The legal team after oral argument in the Willow case. Left to right: Suzanne Bostrom, staff attorney and second chair; Bridge Psarianos, staff attorney who argued the case; and Brook Brisson, senior staff attorney and Arctic team lead.

She hadn’t spent the prior months steeped in the Izembek lawsuit, but Trustees’ former legal director Valerie Brown had made it a point to prepare Bridget about a year in advance of the actual, then-unknown Ninth Circuit argument.

“She made me do totally fake arguments for Izembek, and had me do dry runs,” said Bridget. “It was really helpful because when I did that Ninth Circuit argument, I wasn’t starting from scratch. I wasn’t looking at all the papers to catch up. I could instead spend time strategizing about what I needed to memorize and what I needed to write down.”

This time she spent a good 50 hours preparing for 30 minutes of argument. She felt less nervous having just argued in court—and Trustees’ had won in District Court before. Twice, actually.

We just got news that the Ninth Circuit Court ruled against us 2 to 1, which means the case is remanded back to District Court to consider other claims. Meanwhile, Bridget and the legal team are working with clients on next steps in this litigation.

Online, it’s about the jacket and facial expression

Online court definitely has its advantages, said Bridget. For one thing, when you’re done, you’re done. When the camera’s off, it’s over. You can wear something comfortable like soft pants, too, with a formal suit jacket.

It can even feel more democratic, she said. No one’s on a raised dais and people aren’t divided into opposing groups like they tend to be in the courtroom. “It might have been more intimidating doing that Ninth Circuit Court argument in person with three judges sitting on the bench,” she said.

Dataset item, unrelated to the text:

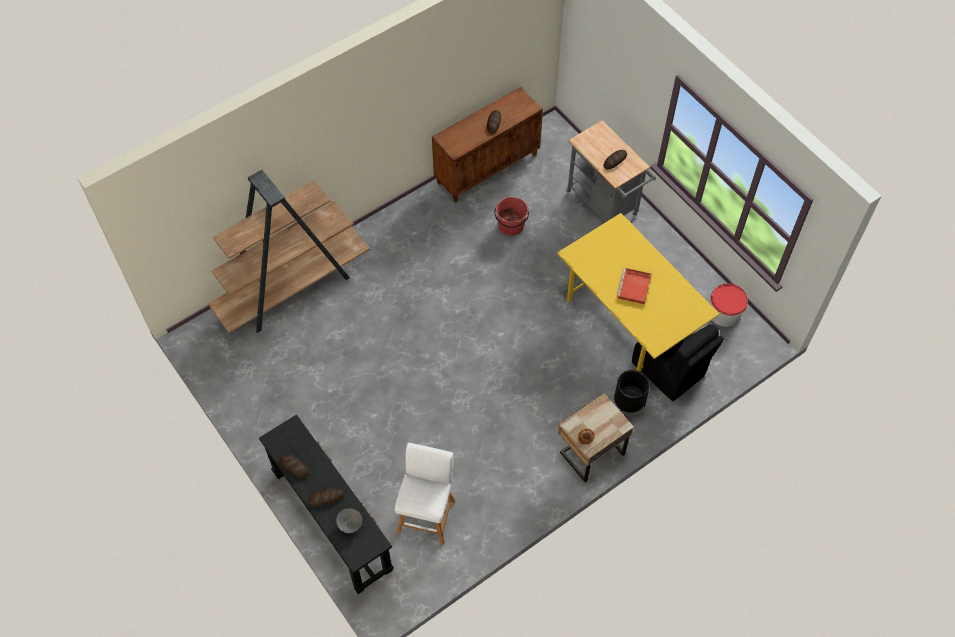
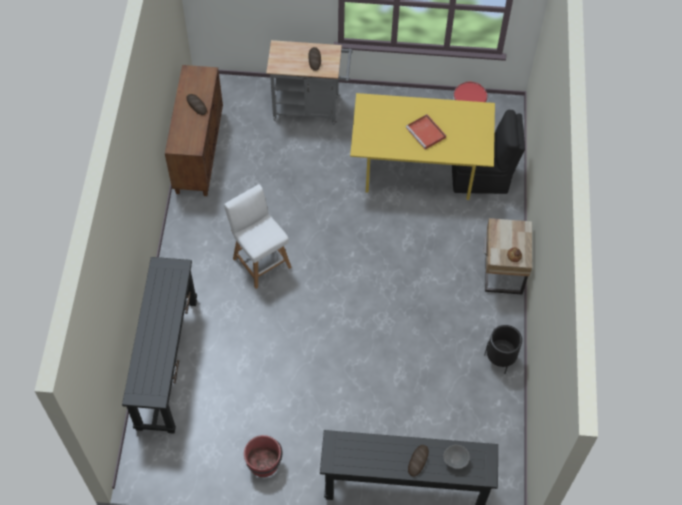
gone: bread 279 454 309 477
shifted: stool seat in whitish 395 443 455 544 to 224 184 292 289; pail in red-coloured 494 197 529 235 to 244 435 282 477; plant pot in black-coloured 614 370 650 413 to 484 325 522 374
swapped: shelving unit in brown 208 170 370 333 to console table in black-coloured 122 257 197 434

She also felt like she could control the space more online, though she also worried about something going wrong with tech. “In person, you’re there with hard copies of paper and that’s it,” she said. “Nothing can really break on you.”

Perhaps the worst thing about arguing in court online “is controlling your facial expression,” she added.

Sometimes things get said, questions asked, interruptions extended that can appear a bit wild to someone steeped in staid appellate law.

There’s that one eyebrow that keeps wanting to rise, that corner of the mouth beginning to stretch—and when the camera’s on, it’s on.